CHIKV has positive-sense, single-stranded RNA genome with two open reading frames (ORFs) encoding structural and non-structural proteins (nsPs) at 3′ and 5′ ends, respectively. All the nsPs (nsP1 to nsP4) are mainly required for replication and transcription i.e. synthesis of genomic and sub-genomic RNAs (Wong and Chu, 2018; Stelitano et al., 2019). All the nsPs essential for viral replication have different biological attributes; nsP1 is a viral capping enzyme; nsP2 has protease activity; nsP4 is a RNA dependent RNA polymerase, but the function of nsP3 is still elusive (Wong and Chu, 2018; Rabelo et al., 2020). Mutational studies of nsP3 have revealed its presence is critical for CHIKV replication (Meshram et al., 2018; Mutso et al., 2018; Gao et al., 2019). The nsP3 has three domains: N-terminal macro-domain, alphavirus unique domain (AUD) and the C-terminal hypervariable region (HVR) (Rabelo et al., 2020). AUD is a multifunctional, zinc-binding domain which remains conserved across alphaviruses (Götte et al., 2018). AUD plays a critical role in the viral life cycle specifically in genome replication and the synthesis of sub-genomic RNAs. Studies have reported that the mutant AUD effectively perturbs the translation and sub-genomic RNA synthesis leading to the reduction in levels of structural proteins and viral assembly. Moreover, the AUD mutants successfully hampered the sub-cellular localization of CHIKV nsP3 that led to the defective viral assembly and inhibited CHIKV infection. Thus, it emphasised the vital role of nsP3 in CHIKV life cycle (Gao et al., 2019).

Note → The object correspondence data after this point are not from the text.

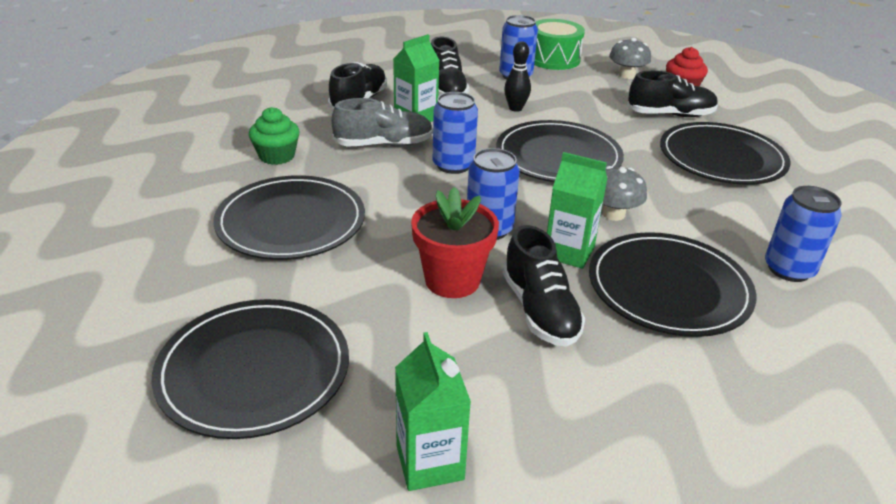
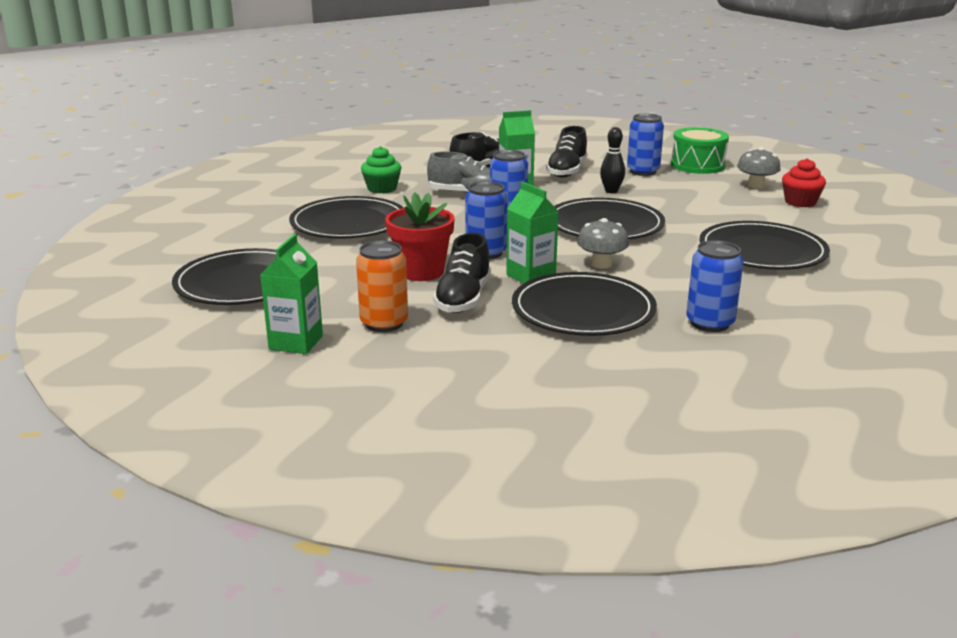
camera: 30 degrees right, 10 degrees down
(498, 384) = (384, 323): none -> orange can
(670, 115) = (757, 217): black shoe -> none

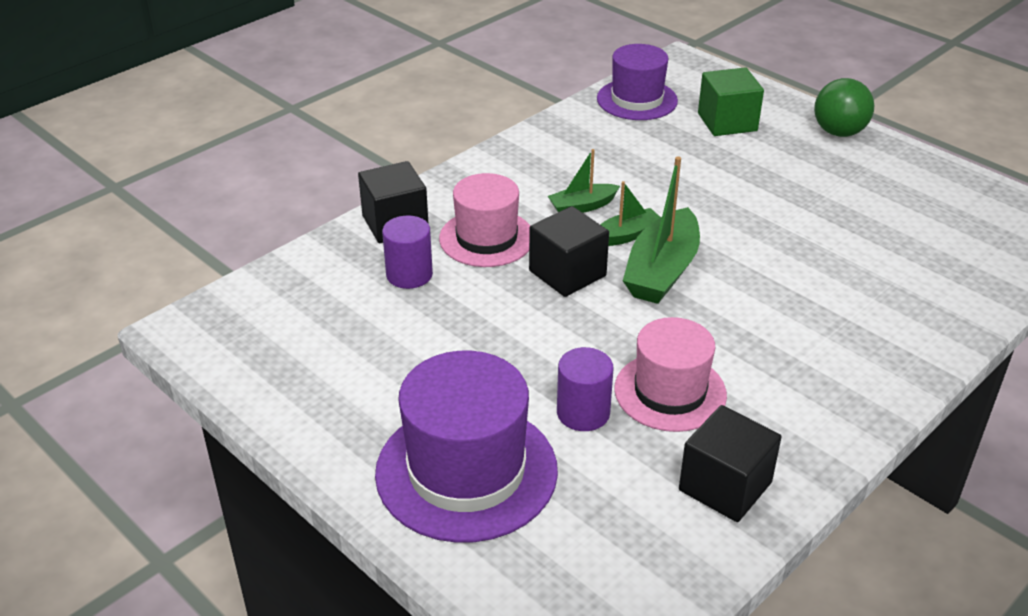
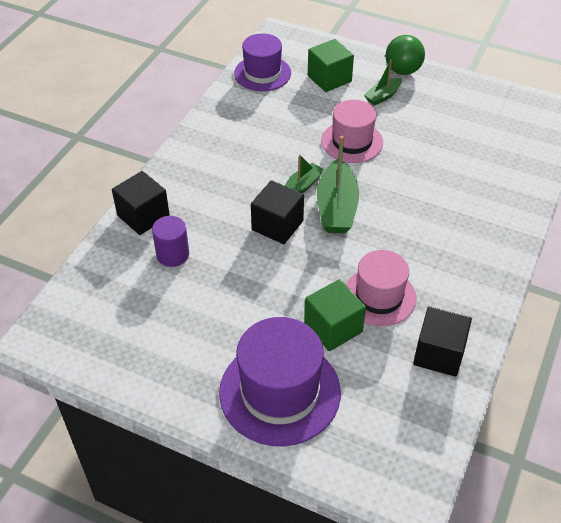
camera: 20 degrees left, 10 degrees up
(486, 238) = (211, 211): pink hat -> pink hat (352, 142)
(582, 206) = (264, 170): green boat -> green boat (383, 96)
(583, 413) = (333, 327): purple cylinder -> green cube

During CHKIV infection, various cellular factors and processes like apoptosis, signalling pathways, interferons, stress granules, and autophagy get activated in response to infection, but the virus adopts evasion strategies and hijacks these cellular processes to aid its survival (Remenyi et al., 2018). The studies based on the interaction between nsP3 and the human host proteins is well documented, elucidating the association with phosphatidylinositol-3-kinase (PI3K)/Akt and the mammalian target of rapamycin (mTOR) (PI3K-Akt-mTOR) pathways, Ras-GTPase-activating protein 1 (RASA1), Ras GTPase-activating protein-binding protein 2 (G3BP2), sphingosine kinase 2 (SK2) and heat shock protein 90 (Hsp90) during CHIKV replication (Fros et al., 2012; Lark et al., 2018; Wong and Chu, 2018). Moreover, the association of host G3BP proteins with HVR domain has been recently studied and observed to be critical for CHIKV replication (Meshram et al., 2018). Recently another study reported the interaction of the host four-and-a-half LIM domain protein 1 (FHL1) with the HVR domain and observed it to be essential and a key factor required for CHIKV infection and pathogenesis (Meertens et al., 2019).

Nonetheless, there is no study available in the literature that has investigated the cellular interacting partners of CHIKV AUD domain and their significance in CHIKV pathogenesis. To address this gap, the present study focuses to elucidate the cellular interactors of CHIKV AUD by screening normalized universal human cDNA library using yeast two-hybrid (Y2H) system. Few interactions were validated by GST pull-down assay to confirm the data obtained from Y2H. The proteome network and the associated cellular pathways of human proteins were analysed. Further, the interfacial amino acid residues and the type of interactions involved were analysed by docking studies.